* _DOCUMENT EXTRACT_
# PCIE to M.2 adapter.



## DeathtoGnomes (Jul 2, 2016)

I'm looking to add a M.2 drive to my system, replacing the 1 tb platter drive with an SSD. Ill still have the 2tb for everything else. 

So,I was looking to get an addon PCIE (to m.2) card but I'm not sure what features to focus on. I'm thinking it has to be good enough so I could keep it as a secondary m.2 ssd in a future system upgrade, one that will have built-in m.2's on the MB. I suspect that future mothboards will normally all have m.2 on them. 

Single
http://www.newegg.com/Product/Produ...e=m.2_pcie_adapter-_-1Z5-0018-00020-_-Product

Dual SSD adpater

http://www.newegg.com/Product/Produ...e=m.2_pcie_adapter-_-9SIA1JM2CZ0247-_-Product


----------



## Jetster (Jul 2, 2016)

I wouldn't spend the money just to get an M.2.  At the rate flash memory is dropping a 1Tb ssd will be $50 in a couple of years


----------



## DeathtoGnomes (Jul 2, 2016)

Jetster said:


> I wouldn't spend the money just to get an M.2.  At the rate flash memory is dropping a 1Tb ssd will be $50 in a couple of years


I'm not waiting a couple years for this.


----------



## R-T-B (Jul 2, 2016)

DeathtoGnomes said:


> I'm not waiting a couple years for this.



Don't listen to the "don't buy it now" crowd.  There's always something around the corner.  If you were always waiting for the next thing you'd never buy anything.

That said, I can't offer any advice beyond the fancy heatsinked adapters I've tried.  I doubt you want one of those (the Angelbird one for example, is great but very pricey).


----------



## FordGT90Concept (Jul 2, 2016)

Expensive, but exactly what you're looking for (includes card + 1TB NVMe stick):
OCZ RD400A M.2 2280 + AIC 1TB PCI-Express 3.0 x4 MLC Internal Solid State Drive (SSD) RVD400-M22280-1T-A 

2600/1550 MB/s


In terms of cards, that StarTech one is similar to the one included with that OCZ stick.  I'd avoid the second one you linked to because it is PCIEx4 (each fully compliant M.2 slot can use x4 by itself), it likely doesn't support NVMe, and mostly likely only supports SATA/ACHI.


----------



## Athlon2K15 (Jul 2, 2016)

If you are planning on using this drive for your OS you better make 100% sure your motherboard can boot from PCIe or any adapter you buy is worthless.


----------



## FordGT90Concept (Jul 2, 2016)

I'm gonna go with "no."


----------



## Ferrum Master (Jul 2, 2016)

Why m.2 not nvme?


----------



## Athlon2K15 (Jul 2, 2016)

Ferrum Master said:


> Why m.2 not nvme?


I think you have things confused m.2 is a form factor and nvme is a protocol


----------



## Ferrum Master (Jul 2, 2016)

Stored data entries

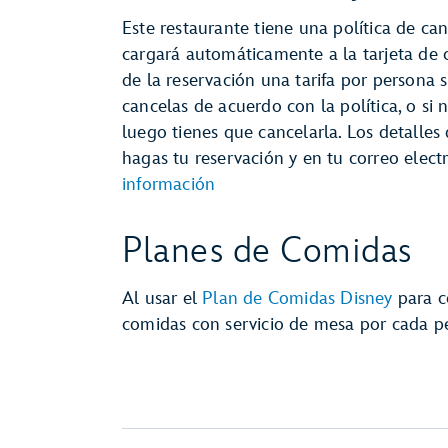
Este restaurante tiene una política de can
cargará automáticamente a la tarjeta de
de la reservación una tarifa por persona s
cancelas de acuerdo con la política, o si 
luego tienes que cancelarla. Los detalles
hagas tu reservación y en tu correo elec
información
Planes de Comidas
Al usar el
Plan de Comidas Disney
para c
comidas con servicio de mesa por cada 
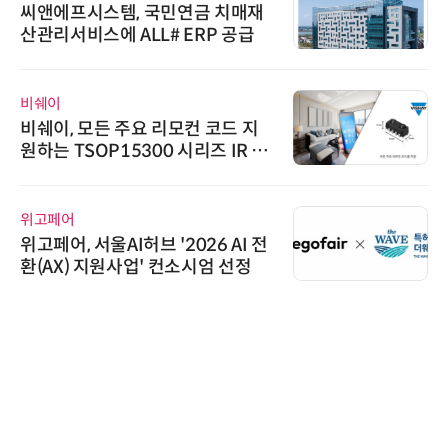
씨앤에프시스템, 국민연금 치매재
산관리서비스에 ALL# ERP 공급
비쉐이
비쉐이, 모든 주요 리모컨 코드 지
원하는 TSOP15300 시리즈 IR 수
신기 출시
위고페어
위고페어, 서울AI허브 '2026 AI 전
환(AX) 지원사업' 컨소시엄 선정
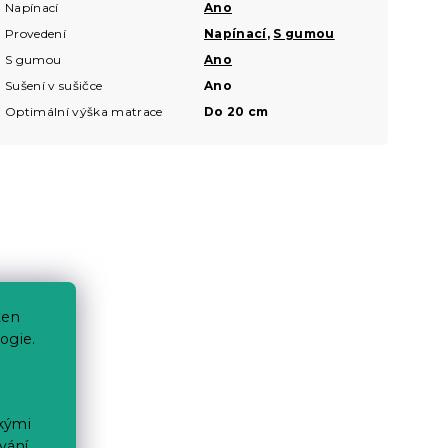
Napínací
Ano
Provedení
Napínací
,
S gumou
S gumou
Ano
Sušení v sušičce
Ano
Optimální výška matrace
Do 20 cm
ten
ogie.
ckými
vání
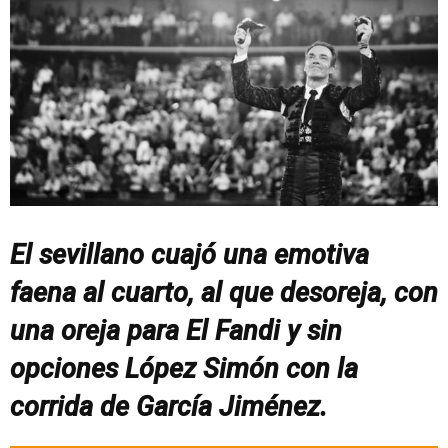
El sevillano cuajó una emotiva
faena al cuarto, al que desoreja, con
una oreja para El Fandi y sin
opciones López Simón con la
corrida de García Jiménez.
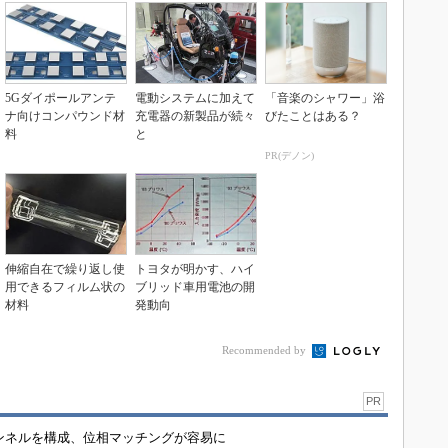
5Gダイポールアンテ
電動システムに加えて
「音楽のシャワー」浴
ナ向けコンパウンド材
充電器の新製品が続々
びたことはある？
料
と
PR(デノン)
伸縮自在で繰り返し使
トヨタが明かす、ハイ
用できるフィルム状の
ブリッド車用電池の開
材料
発動向
Recommended by
PR
チャンネルを構成、位相マッチングが容易に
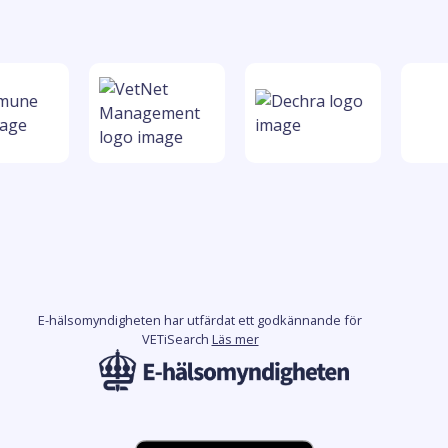
E-hälsomyndigheten har utfärdat ett godkännande för
VETiSearch
Läs mer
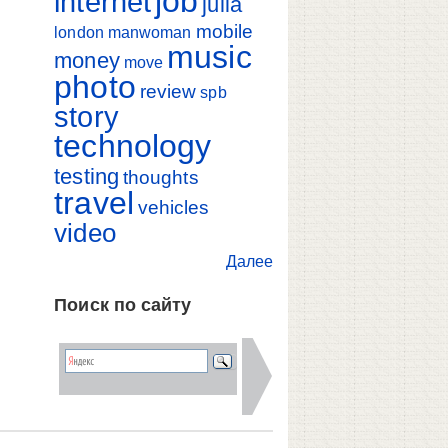
job
internet
julia
mobile
london
manwoman
music
money
move
photo
review
spb
story
technology
testing
thoughts
travel
vehicles
video
Далее
Поиск по сайту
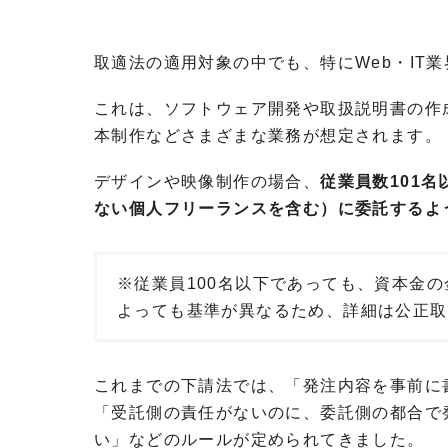
取適法の適用対象の中でも、特にWeb・IT
これは、ソフトウェア開発や取扱説明書の作
本制作などさまざまな業務が想定されます。
デザインや映像制作の場合、
従業員数101
ない個人フリーランスを含む）に委託するよ
※従業員100名以下であっても、資本金
よっても基準が異なるため、詳細は公正取
これまでの下請法では、「発注内容を事前に
「受託側の責任がないのに、委託側の都合で
い」などのルールが定められてきました。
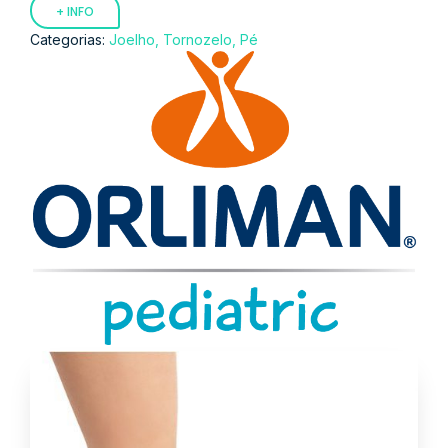
+ INFO
Categorias:
Joelho, Tornozelo, Pé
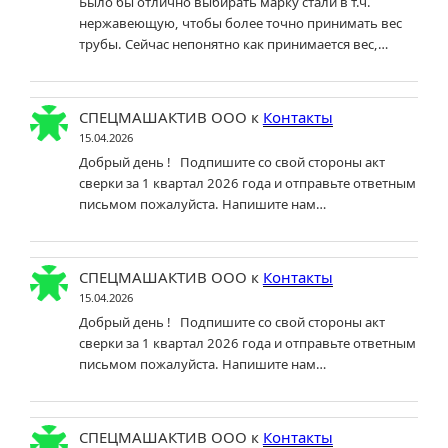
Было бы отлично выбирать марку стали в т.ч.
нержавеющую, чтобы более точно принимать вес
трубы. Сейчас непонятно как принимается вес,…
СПЕЦМАШАКТИВ ООО
к
Контакты
15.04.2026
Добрый день ! Подпишите со свой стороны акт
сверки за 1 квартал 2026 года и отправьте ответным
письмом пожалуйста. Напишите нам…
СПЕЦМАШАКТИВ ООО
к
Контакты
15.04.2026
Добрый день ! Подпишите со свой стороны акт
сверки за 1 квартал 2026 года и отправьте ответным
письмом пожалуйста. Напишите нам…
СПЕЦМАШАКТИВ ООО
к
Контакты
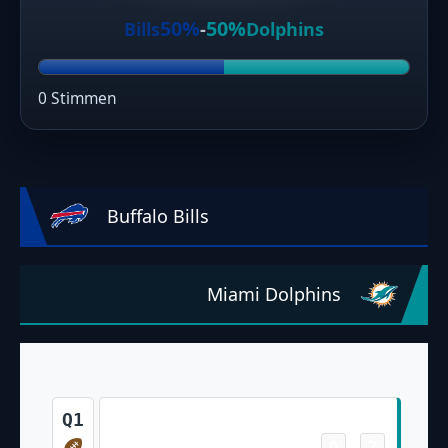
50%
50%
Bills
-
Dolphins
0 Stimmen
Buffalo Bills
Miami Dolphins
Touchdown
Q1
0
7
-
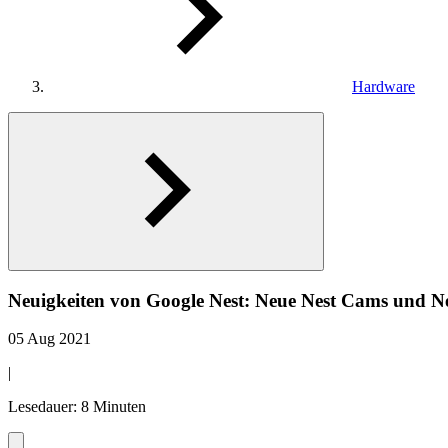
Hardware
Neuigkeiten von Google Nest: Neue Nest Cams und Ne
05 Aug 2021
|
Lesedauer: 8 Minuten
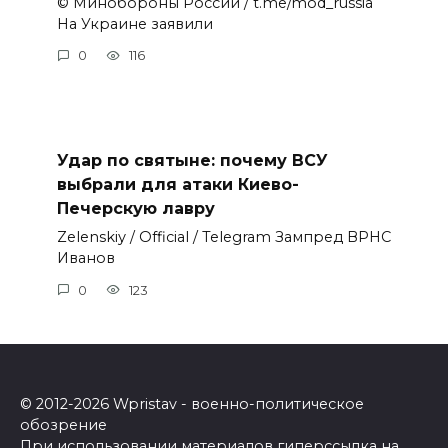
© Минобороны России / t.me/mod_russia
На Украине заявили
0
116
Удар по святыне: почему ВСУ
выбрали для атаки Киево-
Печерскую лавру
Zеlеnskiу / Оfficiаl / Telegram Зампред ВРНС
Иванов
0
123
© 2012-2026 Wpristav - военно-политическое
обозрение
При использовании материалов гиперссылка на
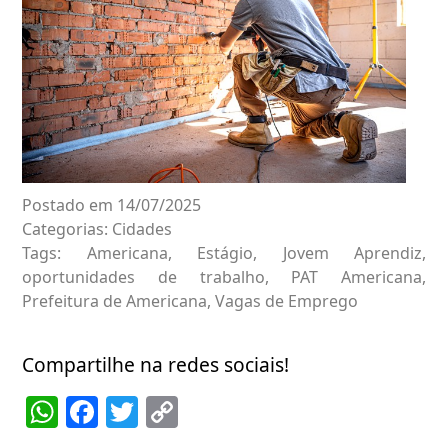
Postado em 14/07/2025
Categorias:
Cidades
Tags:
Americana
,
Estágio
,
Jovem Aprendiz
,
oportunidades de trabalho
,
PAT Americana
,
Prefeitura de Americana
,
Vagas de Emprego
Compartilhe na redes sociais!
WhatsApp
Facebook
Twitter
Copy
Link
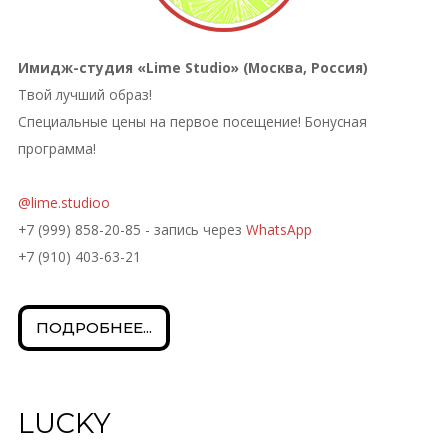
Имидж-студия «Lime Studio» (Москва, Россия)
Твой лучший образ!
Специальные цены на первое посещение! Бонусная
программа!
@lime.studioo
+7 (999) 858-20-85 - запись через
WhatsApp
+7 (910) 403-63-21
ПОДРОБНЕЕ...
LUCKY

* _REQUIRED WORK_
- A) List each distinct username that appears as a post author in the forum thread on the PCIe to M.2 adapter.
- B) Update the passage of the M.2 adapter thread starting with "Don't listen to" and going on through "but very pricey).", substituting "costly" for "pricey".

* _PER-TASK OUTPUTS_
- A) DeathtoGnomes, Jetster, R-T-B, FordGT90Concept, Athlon2K15, Ferrum Master

- B)
Don't listen to the "don't buy it now" crowd.  There's always something around the corner.  If you were always waiting for the next thing you'd never buy anything.

That said, I can't offer any advice beyond the fancy heatsinked adapters I've tried.  I doubt you want one of those (the Angelbird one for example, is great but very costly).